Ham Radio Wire Antenna Length Calculator

How Wire Antenna Lengths Are Calculated

Wire antennas are the most common and cost-effective antennas in amateur radio. The fundamental principle is that a wire resonates most efficiently when its length is a specific fraction of the operating wavelength.

Core Wavelength Formula

Wavelength (meters) = 300 / Frequency_MHz

This is derived from the speed of light (approximately 300,000,000 m/s) divided by the frequency in Hz, simplified for MHz.

Antenna Length Formulas

Half-wave dipole:

Length_meters = 143 / Frequency_MHz

The constant 143 (not 150) accounts for the velocity factor — radio waves travel about 95% of the speed of light along a wire due to the wire’s diameter and end effects.

Quarter-wave vertical or radial:

Length_meters = 71.5 / Frequency_MHz

End-fed half-wave (EFHW):

Length_meters = 143 / Frequency_MHz (same as dipole, but fed at one end)

Inverted-V dipole:

Each leg = (143 / Frequency_MHz) / 2

The apex angle affects resonant frequency. At a 90° apex angle, shorten each leg by about 3% compared to a flat dipole.
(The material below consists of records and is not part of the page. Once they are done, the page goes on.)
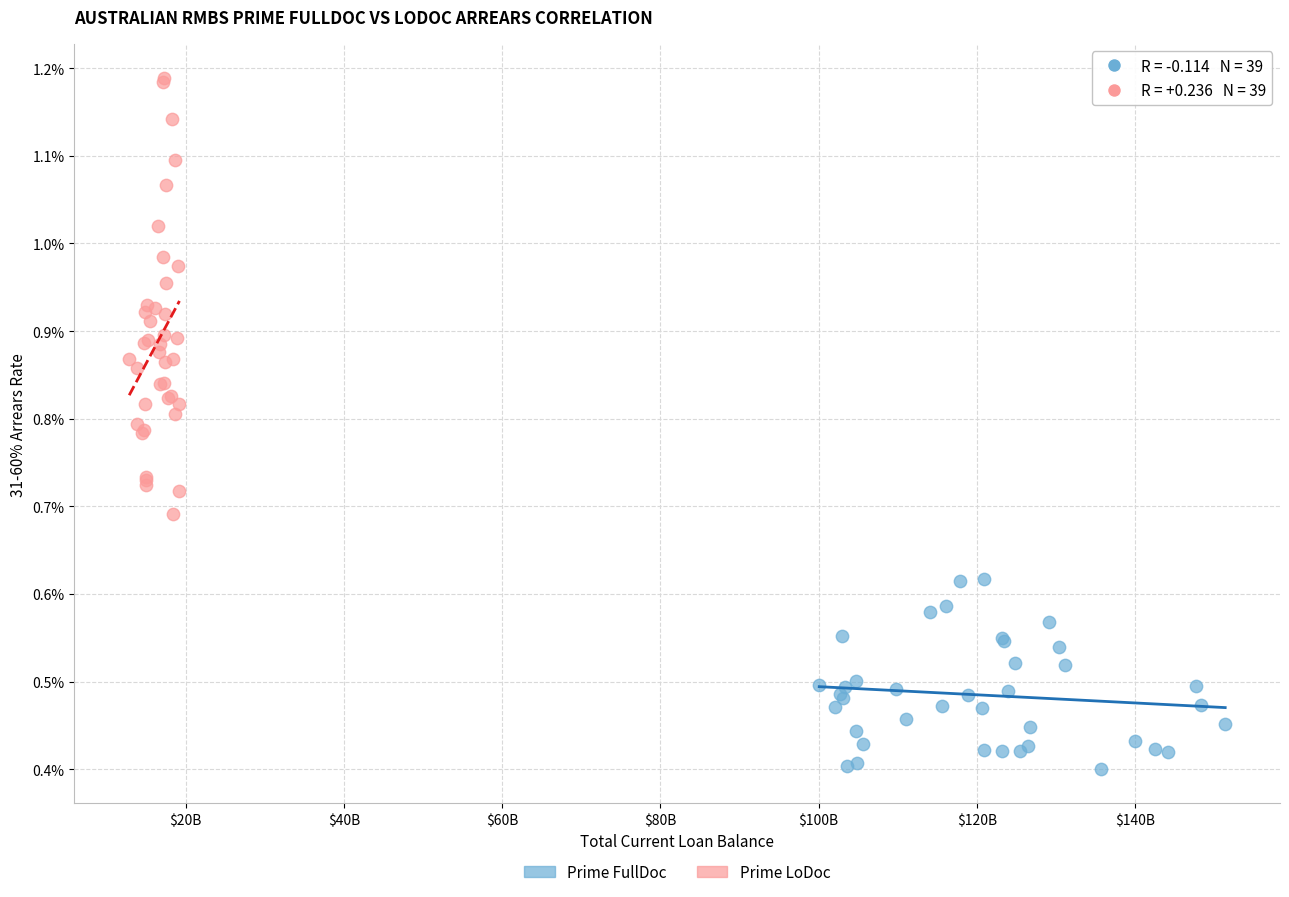

Which series has the largest Y range (max minus min)?

Prime LoDoc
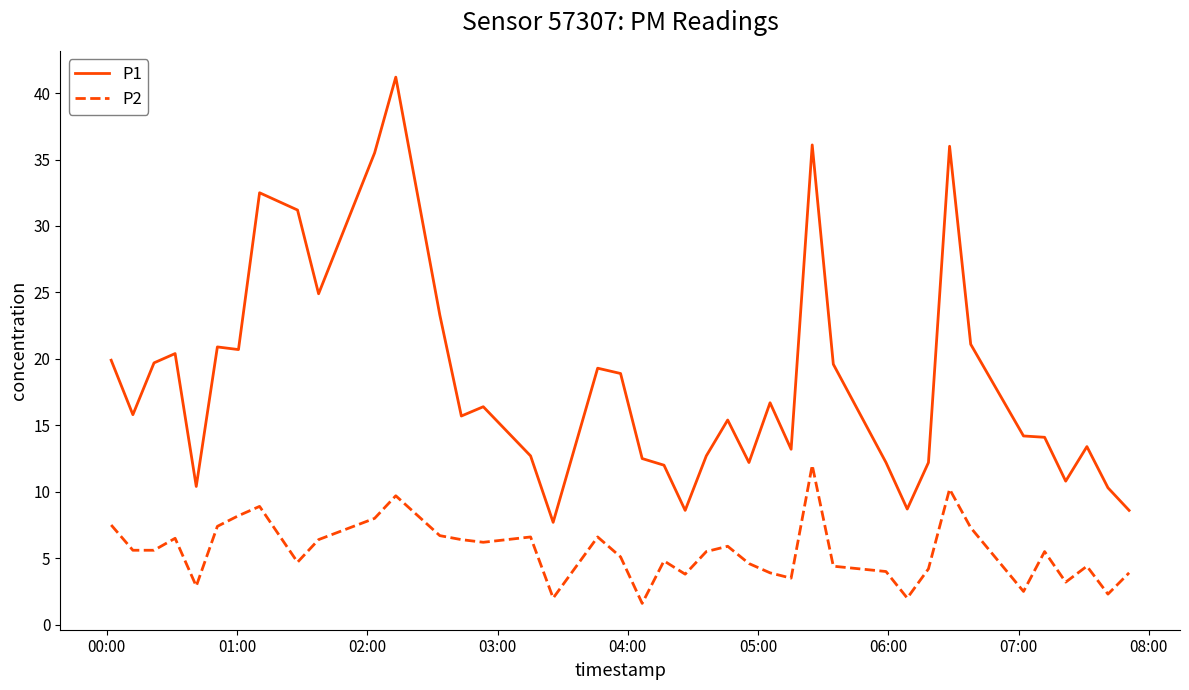

What is the difference between the second highest and second lowest values in the P2 series?

8.2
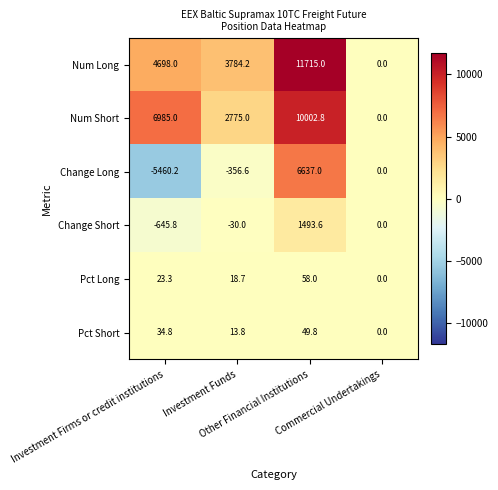

What is the sum of all Num Short values?

19762.8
Common Amateur Band Reference

Worked Example

Building a 40-meter band dipole for 7.15 MHz:

• Total length: 143 / 7.15 = 20.0 meters (65.6 feet)
• Each leg: 20.0 / 2 = 10.0 meters (32.8 feet)
• Cut slightly long and trim for lowest SWR

Wire Gauge Effect

Thicker wire has a slightly lower velocity factor, making the antenna slightly shorter. For typical 14 AWG (1.63 mm) wire, the 143 constant works well. For very thin wire (22 AWG), use 142. For thick wire (10 AWG), use 144.

Height Matters

A dipole should ideally be at least a quarter wavelength above ground for best performance. On 40 meters, that means at least 10 meters (33 feet) high. Lower heights reduce efficiency and change the radiation pattern, favoring higher takeoff angles (better for local contacts, worse for long-distance DX).